The use of a customer’s own form shall in no way derogate from these conditions the whole of which shall, notwithstanding anything contained in any such form, constitute terms of the agreement so entered into. Any provision in any such form which is contrary to any provision of these conditions shall to the extent of such inconsistency be inapplicable.
The goods shall be deemed to have been delivered as described unless notice of loss or of damage to the goods indicating the general nature of such loss or damage shall have been given in writing to the Company or to its representative at the place of delivery before or at the time of removal of the goods by a representative of the person entitled to delivery thereof or if the loss or damage be not apparent within three consecutive days thereafter.
No agent or employee of the Company has the Company’s authority to alter or vary these conditions.
All the rights, immunities and exemptions from liability in these terms and conditions shall continue to have their full force and affect in all circumstances and not withstanding any breach of this contract or of any of these terms and conditions by the Company or any other person entitled to the benefit of such provisions and irrespective of whether such may constitute a fundamental breach of contract or a breach of a fundamental term.
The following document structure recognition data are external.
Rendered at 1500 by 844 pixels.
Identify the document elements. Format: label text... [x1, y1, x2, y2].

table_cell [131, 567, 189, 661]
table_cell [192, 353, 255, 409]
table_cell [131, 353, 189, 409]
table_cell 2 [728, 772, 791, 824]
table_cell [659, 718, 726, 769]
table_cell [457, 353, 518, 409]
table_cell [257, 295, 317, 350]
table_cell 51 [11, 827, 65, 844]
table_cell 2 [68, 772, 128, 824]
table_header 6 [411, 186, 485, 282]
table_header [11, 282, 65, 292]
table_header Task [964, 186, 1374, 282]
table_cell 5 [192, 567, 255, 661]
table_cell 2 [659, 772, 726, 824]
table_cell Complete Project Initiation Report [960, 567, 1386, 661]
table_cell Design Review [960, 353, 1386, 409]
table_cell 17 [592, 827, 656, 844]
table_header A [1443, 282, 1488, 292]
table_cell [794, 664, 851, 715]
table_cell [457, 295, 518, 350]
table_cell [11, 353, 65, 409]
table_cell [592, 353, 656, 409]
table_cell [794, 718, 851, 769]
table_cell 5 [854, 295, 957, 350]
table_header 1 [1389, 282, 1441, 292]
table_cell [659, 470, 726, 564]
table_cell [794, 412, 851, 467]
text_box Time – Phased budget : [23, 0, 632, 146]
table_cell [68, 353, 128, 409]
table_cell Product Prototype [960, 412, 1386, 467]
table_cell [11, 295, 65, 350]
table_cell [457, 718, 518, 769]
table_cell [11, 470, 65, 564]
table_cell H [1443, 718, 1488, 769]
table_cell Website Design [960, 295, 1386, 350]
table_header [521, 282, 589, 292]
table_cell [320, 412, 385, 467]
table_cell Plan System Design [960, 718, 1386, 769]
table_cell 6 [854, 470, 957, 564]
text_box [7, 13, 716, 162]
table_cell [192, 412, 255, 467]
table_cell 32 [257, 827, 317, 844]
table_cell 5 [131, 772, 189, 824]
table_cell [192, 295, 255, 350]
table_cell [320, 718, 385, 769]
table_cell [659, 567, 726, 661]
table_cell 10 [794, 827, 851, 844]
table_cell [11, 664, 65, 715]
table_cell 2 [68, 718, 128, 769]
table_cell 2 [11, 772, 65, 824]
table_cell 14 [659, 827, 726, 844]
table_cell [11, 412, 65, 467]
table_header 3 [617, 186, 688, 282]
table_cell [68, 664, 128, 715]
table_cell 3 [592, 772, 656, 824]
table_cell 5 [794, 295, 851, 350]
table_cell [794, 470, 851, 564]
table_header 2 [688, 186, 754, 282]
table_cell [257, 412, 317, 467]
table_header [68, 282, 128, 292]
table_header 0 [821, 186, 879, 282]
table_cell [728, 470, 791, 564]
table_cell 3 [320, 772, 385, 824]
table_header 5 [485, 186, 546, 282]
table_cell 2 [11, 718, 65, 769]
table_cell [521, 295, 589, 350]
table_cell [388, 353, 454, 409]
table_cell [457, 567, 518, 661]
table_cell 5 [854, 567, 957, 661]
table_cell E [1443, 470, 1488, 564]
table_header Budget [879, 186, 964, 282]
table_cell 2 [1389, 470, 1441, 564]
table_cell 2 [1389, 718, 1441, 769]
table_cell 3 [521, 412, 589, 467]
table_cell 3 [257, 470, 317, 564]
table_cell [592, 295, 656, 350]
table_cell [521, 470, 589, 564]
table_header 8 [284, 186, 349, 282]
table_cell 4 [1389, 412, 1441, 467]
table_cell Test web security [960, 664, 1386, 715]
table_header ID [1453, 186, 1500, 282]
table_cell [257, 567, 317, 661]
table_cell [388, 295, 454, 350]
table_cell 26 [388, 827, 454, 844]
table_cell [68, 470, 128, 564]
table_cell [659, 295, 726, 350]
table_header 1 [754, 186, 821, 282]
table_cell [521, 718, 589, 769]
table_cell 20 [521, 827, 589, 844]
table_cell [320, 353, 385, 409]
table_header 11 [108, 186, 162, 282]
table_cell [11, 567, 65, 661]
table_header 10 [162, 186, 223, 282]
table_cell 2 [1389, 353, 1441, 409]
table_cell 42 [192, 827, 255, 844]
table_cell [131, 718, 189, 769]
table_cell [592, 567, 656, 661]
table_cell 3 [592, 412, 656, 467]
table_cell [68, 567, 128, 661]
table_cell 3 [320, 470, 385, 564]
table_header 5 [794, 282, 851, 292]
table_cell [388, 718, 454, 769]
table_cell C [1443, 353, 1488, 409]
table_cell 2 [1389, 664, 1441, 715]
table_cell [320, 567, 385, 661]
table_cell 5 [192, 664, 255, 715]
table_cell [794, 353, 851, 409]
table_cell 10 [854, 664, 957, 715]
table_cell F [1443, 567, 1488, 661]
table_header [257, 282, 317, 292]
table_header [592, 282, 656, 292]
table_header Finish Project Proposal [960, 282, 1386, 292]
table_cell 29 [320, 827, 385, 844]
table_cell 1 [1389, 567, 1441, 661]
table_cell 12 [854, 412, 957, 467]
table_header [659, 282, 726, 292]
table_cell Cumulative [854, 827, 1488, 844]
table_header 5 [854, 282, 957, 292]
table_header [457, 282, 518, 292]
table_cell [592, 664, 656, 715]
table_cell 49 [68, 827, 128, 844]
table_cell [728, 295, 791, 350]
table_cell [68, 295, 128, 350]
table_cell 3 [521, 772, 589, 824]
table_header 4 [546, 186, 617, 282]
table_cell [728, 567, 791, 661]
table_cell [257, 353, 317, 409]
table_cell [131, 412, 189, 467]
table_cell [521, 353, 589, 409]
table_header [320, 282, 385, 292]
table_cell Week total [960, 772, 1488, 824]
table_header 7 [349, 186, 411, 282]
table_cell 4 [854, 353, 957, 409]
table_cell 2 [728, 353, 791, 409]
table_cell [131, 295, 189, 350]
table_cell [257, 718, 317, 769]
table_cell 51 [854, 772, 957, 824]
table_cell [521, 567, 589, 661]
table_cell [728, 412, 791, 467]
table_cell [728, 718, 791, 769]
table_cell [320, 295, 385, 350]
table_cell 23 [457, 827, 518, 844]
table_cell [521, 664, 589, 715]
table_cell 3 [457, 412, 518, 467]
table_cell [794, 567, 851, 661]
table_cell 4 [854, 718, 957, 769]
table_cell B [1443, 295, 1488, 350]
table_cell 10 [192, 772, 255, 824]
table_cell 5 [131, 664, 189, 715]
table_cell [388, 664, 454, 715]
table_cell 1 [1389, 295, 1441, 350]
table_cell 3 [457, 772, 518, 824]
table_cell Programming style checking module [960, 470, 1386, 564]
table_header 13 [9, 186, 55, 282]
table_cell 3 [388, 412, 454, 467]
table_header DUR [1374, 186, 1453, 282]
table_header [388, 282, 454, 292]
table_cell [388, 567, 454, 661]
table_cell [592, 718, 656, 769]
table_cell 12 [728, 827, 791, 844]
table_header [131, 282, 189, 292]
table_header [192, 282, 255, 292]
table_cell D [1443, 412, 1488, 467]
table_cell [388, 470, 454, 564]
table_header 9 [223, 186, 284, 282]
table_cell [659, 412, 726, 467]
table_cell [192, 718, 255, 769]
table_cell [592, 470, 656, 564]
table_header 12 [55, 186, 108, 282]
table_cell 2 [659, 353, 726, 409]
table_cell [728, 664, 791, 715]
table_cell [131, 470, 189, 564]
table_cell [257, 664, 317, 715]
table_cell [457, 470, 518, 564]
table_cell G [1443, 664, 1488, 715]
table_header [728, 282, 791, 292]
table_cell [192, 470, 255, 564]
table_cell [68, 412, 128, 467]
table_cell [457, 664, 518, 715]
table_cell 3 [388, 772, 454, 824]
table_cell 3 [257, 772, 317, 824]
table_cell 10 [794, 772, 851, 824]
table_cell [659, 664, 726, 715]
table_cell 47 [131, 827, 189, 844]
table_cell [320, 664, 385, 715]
Unless notified otherwise in writing, payment of all charges will be required prior to release of cargo. In the event that short term credit facilities are made available for freight, delivery or customs clearance services, it is agreed that such terms are provided a the discretion of Dragon Logistics and can be withdrawn at any time without notice. Dragon Logistics has no obligation to provide, or continue to provide, credit facilities. If at any time the Customer exceeds their agreed credit limit or credit terms, consignments will require payment in full prior to release. The customer agrees to immediately pay storage or additional charges resulting from late payments.
For Import cargo and DDP (door-to-door) export shipments, no Credit Terms will be provided for Disbursement charges (ICS User Fees/Compile Fees, Duty and/or GST) payable to the relevant Customs Authority. Arrangements should be made to ensure such funds are cleared in Dragon Logistics’ account prior to cargo availability. The Customer agrees to immediately pay storage or additional charges resulting from late disbursement payments.
In the event of invoice disputes, it is agreed that only the amount in dispute will be short-paid, and all other due amounts, including the remaining balance of the invoice in question, will be paid within the agreed terms.
Dragon Logistics will always endeavour to avoid shipping line detention charges where possible. We recommend you negotiate additional free time when shipment is at planning/booking phase. Ultimately the customer will be fully responsible for any import or export detention incurred, regardless of who is at fault, or deemed to be at fault. Dragon Logistics also reserves the right to charge a $25 + GST Administration fee for the handling/payment for such charges on behalf of the Customer.
SOLAS VERIFIED GROSS MASS WEIGHT
For exports Dragon Logistics will adhere to the instructions made on the completed Shipper’s Letter of Instruction. Any discrepancies between weight declared and VGM will not be the fault of Dragon Logistics. Dragon Logistics is not responsible for any additional costs, fines or penalties associated with mis-declaring VGM. If you are engaging Dragon Logistics for your exports (in any capacity) then you agree to wear any such related charges imposed, including charges imposed by a third party.
These conditions shall be governed by and construed in accordance with the laws of the State or Territory in which this contract was made.